In this project, we are required to predict the HOMO-LUMO gap of a given molecule. It's a transfer learning task, namely using part of a pretrained network with the features it learns to solve a similar but different task. Because the data set for HOMO-KUMO-gap-labeled samples is very limited, i.e. 100, while the dataset for E-LUMO-labeled data is sufficient, i.e. 50000. We would like to use the E-LUMO dataset to pretrain a neural network. With the features learned, we train a new network with the backbone of the pretrained network to predict the HOMO-LUMO gap of a molecule. Unlike task 3 where I used a pretrained ResNet18, I constructed the backbone neural network constructed myself.

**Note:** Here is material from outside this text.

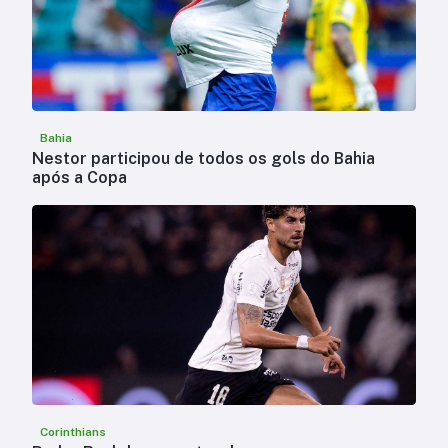
Bahia
Nestor participou de todos os gols do Bahia
após a Copa
Corinthians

Each of the sample in the pretrain dataset has 1000 features. I first constructed the backbone network, a fully connected NN with 5 layers, mapping from 1000 dimensions to 512, 512 to 256, 256 to 128, 128 to 64, and the last 64 to 1 output. I then fed all the samples, one by one, to the network to train it for five epochs. Feeding the samples one by one increases the randomness but leads to a slower convergence. With the pretrained network, I froze the first layer and use the training set of 100 samples to update the parameters of the last four layers for 4000 epochs until convergence. It doesn't overfit after so many epochs, I consider, because with the first layer fixed, the function class this NN can represent is not complex enough to fit the noise. Therefore, running the training until convergence can give a good result.
I used Colab for the task. To reproduce the result, make sure the datasets are in the corresponding folder and run the code until the last cell.